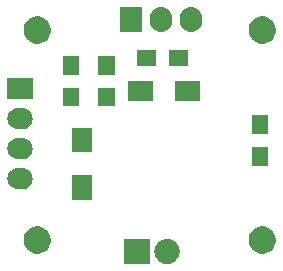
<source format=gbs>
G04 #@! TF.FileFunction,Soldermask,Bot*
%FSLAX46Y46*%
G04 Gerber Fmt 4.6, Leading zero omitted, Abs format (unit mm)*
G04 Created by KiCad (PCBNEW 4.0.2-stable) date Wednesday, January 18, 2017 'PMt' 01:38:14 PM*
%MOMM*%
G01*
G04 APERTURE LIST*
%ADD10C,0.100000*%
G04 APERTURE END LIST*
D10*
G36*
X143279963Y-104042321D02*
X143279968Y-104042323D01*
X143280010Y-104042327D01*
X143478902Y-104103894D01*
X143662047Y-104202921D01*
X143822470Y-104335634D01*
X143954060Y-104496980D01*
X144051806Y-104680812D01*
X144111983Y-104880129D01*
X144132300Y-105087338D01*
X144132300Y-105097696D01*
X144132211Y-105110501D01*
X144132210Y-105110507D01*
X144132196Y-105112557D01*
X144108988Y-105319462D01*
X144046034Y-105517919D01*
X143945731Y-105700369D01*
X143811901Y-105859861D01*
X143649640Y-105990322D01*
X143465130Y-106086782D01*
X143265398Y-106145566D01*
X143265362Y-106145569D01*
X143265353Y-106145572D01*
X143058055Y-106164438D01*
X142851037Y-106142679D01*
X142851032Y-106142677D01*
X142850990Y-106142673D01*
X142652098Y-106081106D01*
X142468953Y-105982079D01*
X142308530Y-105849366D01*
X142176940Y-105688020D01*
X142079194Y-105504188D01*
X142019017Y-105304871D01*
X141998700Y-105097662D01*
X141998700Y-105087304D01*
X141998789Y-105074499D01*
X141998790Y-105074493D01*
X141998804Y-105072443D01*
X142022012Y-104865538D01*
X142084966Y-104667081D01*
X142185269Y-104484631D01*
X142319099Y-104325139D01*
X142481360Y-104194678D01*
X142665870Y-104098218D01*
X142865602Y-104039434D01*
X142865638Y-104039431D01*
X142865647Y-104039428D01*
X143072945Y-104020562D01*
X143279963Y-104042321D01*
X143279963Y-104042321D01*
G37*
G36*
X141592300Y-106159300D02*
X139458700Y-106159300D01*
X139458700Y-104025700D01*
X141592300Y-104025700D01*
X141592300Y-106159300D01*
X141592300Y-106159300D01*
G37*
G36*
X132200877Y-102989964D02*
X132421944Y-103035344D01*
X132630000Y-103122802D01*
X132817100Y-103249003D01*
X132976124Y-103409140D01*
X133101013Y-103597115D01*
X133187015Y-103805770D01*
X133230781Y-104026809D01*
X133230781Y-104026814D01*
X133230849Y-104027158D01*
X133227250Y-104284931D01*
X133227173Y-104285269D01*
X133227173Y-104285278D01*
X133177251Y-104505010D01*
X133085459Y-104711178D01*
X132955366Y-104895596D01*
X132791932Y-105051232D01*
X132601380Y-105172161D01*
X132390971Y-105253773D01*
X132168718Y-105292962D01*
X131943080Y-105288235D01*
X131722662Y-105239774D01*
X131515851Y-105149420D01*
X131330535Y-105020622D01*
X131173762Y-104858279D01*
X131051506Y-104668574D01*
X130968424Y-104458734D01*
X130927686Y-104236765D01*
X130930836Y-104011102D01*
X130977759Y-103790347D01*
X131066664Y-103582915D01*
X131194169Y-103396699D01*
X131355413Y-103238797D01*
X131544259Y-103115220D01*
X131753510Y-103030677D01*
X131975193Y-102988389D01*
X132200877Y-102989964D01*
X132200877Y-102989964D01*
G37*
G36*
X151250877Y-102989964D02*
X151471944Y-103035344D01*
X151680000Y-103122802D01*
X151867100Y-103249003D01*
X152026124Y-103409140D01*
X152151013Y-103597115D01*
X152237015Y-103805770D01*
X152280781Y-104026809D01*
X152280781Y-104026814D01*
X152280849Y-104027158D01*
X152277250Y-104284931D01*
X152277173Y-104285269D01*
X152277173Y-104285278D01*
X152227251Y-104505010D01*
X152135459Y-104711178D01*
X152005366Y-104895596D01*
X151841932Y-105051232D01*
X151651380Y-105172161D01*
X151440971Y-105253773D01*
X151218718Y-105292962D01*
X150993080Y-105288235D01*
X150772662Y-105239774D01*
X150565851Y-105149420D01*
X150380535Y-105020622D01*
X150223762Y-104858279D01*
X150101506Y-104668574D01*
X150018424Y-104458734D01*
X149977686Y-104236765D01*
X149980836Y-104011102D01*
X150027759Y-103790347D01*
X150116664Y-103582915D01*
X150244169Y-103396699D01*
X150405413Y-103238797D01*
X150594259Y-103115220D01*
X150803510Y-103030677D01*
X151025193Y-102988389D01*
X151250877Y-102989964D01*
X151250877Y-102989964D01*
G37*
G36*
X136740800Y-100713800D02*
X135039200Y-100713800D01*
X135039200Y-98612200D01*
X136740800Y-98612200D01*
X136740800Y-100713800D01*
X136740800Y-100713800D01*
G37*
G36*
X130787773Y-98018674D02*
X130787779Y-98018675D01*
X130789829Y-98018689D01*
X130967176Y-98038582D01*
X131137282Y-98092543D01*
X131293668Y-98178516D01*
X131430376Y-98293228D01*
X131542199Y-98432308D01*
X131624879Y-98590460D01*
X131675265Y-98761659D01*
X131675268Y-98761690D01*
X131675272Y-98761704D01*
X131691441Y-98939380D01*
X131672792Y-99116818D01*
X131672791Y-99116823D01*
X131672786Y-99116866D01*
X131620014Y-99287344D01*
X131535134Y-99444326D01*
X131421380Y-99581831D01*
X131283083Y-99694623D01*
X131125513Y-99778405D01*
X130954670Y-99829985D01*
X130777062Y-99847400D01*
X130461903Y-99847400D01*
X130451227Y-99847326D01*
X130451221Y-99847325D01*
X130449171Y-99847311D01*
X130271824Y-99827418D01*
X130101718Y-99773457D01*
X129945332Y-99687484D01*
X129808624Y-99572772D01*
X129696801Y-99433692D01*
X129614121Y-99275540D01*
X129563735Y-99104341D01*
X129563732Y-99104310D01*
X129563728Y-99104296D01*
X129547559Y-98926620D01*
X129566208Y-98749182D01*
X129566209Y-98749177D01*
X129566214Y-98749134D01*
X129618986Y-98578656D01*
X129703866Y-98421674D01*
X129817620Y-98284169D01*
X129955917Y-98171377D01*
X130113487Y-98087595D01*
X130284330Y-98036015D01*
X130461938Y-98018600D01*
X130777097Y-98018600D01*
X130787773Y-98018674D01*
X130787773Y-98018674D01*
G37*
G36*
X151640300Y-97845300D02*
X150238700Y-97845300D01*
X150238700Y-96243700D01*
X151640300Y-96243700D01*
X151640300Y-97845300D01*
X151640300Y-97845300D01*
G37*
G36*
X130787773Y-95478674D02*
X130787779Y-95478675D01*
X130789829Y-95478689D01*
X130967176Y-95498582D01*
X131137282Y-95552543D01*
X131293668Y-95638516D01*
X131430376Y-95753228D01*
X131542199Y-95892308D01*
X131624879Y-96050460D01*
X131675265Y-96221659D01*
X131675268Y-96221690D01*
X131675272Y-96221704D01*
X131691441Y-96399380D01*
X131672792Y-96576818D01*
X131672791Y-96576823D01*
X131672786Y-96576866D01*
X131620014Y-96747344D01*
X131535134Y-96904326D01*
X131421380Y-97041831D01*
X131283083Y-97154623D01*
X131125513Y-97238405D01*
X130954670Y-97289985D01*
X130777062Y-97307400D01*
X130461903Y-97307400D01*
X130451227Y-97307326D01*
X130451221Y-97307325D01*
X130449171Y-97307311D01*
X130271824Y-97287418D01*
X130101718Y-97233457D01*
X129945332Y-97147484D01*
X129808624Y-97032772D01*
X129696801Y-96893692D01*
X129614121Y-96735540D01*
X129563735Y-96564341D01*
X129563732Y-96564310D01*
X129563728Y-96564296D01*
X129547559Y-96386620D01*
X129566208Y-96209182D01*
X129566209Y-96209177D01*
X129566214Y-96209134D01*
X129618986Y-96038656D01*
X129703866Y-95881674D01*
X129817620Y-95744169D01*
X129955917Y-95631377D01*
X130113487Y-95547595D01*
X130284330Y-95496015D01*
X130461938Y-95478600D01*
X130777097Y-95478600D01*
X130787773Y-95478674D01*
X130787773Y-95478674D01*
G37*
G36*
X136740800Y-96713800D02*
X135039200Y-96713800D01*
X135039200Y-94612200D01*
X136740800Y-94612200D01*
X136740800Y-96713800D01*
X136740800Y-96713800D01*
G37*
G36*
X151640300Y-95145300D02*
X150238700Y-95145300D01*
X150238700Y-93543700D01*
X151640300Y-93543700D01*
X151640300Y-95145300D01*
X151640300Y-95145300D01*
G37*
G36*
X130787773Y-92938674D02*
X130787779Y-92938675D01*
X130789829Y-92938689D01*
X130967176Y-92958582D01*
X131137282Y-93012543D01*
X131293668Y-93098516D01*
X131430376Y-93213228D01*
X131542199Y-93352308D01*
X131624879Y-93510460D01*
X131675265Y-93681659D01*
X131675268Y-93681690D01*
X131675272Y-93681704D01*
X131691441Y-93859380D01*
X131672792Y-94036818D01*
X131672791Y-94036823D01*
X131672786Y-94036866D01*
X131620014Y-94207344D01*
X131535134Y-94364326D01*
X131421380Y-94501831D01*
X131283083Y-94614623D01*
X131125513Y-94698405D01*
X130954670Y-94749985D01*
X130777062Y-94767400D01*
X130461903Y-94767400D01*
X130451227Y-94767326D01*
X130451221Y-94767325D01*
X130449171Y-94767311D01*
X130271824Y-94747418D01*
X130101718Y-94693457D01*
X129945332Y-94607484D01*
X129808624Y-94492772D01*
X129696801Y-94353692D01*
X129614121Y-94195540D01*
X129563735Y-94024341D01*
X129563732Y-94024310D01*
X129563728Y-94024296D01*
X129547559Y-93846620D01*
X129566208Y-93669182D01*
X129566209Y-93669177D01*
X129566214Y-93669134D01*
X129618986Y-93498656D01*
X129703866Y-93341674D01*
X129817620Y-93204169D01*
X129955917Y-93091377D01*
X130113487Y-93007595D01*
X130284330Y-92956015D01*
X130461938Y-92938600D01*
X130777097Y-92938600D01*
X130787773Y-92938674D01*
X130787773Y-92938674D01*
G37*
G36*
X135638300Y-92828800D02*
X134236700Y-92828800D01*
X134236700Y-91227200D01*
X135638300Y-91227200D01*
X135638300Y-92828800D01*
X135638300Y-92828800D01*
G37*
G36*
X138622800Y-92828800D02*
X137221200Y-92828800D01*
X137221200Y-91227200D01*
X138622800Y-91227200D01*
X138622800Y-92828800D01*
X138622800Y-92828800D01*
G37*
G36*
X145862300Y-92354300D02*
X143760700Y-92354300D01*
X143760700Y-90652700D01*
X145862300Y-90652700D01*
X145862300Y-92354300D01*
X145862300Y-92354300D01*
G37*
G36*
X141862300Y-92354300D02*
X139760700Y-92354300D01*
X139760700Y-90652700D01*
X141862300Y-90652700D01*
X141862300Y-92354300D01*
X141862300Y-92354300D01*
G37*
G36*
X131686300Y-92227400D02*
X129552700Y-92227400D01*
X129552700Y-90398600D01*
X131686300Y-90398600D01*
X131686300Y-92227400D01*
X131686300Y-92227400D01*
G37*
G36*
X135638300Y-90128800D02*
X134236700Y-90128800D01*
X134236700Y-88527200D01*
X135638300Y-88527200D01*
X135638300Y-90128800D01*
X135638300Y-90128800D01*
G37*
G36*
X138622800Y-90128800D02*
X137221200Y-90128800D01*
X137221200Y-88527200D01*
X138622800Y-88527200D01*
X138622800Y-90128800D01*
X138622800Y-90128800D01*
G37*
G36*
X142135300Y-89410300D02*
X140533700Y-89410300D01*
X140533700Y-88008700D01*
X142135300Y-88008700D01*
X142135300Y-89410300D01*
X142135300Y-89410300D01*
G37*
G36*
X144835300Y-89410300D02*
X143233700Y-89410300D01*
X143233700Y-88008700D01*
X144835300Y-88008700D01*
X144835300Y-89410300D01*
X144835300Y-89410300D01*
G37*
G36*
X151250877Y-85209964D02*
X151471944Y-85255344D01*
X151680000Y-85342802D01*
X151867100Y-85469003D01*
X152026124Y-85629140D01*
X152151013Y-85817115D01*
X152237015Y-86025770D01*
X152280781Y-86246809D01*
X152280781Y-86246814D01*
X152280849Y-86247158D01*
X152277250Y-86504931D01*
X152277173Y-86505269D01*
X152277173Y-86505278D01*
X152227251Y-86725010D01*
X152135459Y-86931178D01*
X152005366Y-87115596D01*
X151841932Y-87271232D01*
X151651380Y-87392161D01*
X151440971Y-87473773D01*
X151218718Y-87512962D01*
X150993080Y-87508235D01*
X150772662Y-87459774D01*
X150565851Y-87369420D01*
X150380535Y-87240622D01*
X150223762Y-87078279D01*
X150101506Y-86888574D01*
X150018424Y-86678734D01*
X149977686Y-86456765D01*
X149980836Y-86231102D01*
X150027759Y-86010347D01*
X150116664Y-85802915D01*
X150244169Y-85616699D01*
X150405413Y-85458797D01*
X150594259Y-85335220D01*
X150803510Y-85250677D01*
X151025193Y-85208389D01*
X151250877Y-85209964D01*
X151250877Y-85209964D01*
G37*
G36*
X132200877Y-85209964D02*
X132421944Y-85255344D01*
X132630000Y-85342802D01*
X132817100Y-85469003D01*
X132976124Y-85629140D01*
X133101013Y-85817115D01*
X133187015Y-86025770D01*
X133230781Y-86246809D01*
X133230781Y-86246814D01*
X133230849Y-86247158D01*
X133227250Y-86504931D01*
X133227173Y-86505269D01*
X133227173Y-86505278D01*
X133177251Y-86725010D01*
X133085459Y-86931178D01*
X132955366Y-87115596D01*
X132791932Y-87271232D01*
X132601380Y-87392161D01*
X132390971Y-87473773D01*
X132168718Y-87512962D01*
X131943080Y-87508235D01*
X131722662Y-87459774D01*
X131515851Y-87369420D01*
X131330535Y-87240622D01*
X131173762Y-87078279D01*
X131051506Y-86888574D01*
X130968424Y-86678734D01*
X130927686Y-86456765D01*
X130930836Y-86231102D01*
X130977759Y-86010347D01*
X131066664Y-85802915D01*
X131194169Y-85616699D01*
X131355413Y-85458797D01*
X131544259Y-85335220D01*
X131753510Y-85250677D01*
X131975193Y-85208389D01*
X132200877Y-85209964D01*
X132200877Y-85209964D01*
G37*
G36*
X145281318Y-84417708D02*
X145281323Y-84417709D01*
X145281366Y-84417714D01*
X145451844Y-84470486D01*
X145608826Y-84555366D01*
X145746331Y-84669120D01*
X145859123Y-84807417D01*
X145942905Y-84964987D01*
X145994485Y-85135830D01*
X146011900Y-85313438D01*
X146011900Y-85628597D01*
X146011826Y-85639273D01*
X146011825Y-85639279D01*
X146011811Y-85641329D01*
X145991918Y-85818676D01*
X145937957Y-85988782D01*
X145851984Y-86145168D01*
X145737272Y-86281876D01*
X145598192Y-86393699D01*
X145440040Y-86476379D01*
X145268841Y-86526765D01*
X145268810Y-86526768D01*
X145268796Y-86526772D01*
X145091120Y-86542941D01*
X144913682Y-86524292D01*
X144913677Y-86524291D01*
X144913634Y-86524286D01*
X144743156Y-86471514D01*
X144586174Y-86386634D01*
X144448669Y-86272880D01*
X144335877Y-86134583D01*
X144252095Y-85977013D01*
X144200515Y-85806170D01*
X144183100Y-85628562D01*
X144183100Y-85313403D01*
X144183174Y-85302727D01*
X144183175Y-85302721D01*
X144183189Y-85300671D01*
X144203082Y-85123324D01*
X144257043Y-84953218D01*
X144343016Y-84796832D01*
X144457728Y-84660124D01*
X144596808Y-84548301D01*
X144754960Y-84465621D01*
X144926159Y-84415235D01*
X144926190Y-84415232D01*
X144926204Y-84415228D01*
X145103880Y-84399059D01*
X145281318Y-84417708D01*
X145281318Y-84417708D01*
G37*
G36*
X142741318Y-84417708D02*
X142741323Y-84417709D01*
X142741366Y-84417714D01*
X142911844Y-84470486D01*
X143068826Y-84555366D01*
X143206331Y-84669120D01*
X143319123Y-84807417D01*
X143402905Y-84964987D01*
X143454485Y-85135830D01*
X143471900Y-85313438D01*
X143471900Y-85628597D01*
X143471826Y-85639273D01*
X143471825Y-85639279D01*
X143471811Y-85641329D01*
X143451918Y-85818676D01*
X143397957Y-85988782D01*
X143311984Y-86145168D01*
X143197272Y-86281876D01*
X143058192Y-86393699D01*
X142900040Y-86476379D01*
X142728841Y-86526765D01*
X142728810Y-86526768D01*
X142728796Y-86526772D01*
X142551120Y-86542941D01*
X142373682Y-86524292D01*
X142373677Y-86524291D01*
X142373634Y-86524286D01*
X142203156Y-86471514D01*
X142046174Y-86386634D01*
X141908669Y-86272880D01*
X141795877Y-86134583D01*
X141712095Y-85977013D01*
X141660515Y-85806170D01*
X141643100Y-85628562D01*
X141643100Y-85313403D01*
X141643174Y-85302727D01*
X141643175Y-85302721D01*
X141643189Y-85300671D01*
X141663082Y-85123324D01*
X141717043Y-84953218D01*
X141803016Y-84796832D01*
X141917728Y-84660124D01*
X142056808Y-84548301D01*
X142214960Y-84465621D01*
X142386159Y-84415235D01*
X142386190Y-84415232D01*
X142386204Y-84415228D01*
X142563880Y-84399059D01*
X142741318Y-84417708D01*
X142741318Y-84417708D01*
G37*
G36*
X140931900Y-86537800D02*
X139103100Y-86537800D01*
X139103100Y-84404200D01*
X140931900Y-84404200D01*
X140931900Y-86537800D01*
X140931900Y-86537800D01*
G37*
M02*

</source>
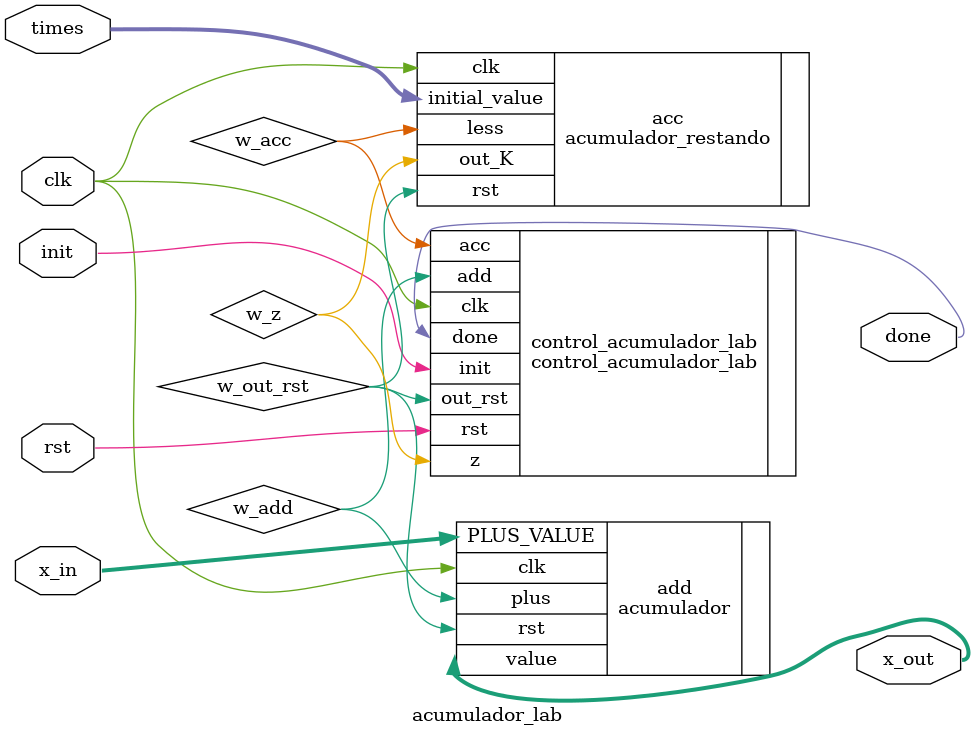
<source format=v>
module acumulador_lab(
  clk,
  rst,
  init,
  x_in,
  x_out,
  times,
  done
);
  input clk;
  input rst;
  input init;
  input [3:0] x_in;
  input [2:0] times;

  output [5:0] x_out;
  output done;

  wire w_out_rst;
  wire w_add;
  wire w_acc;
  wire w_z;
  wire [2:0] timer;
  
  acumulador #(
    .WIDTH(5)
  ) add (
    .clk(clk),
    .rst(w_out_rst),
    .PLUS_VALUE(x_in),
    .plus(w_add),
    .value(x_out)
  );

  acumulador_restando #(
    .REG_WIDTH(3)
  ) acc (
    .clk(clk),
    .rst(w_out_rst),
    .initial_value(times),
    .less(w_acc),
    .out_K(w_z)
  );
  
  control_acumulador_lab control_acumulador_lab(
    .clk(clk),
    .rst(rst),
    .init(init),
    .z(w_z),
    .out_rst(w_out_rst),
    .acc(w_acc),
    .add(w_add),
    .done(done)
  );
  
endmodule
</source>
::::::
## Task goal
Reply with one number only: the count of lines in the entries that contain "wire".

## Response area
5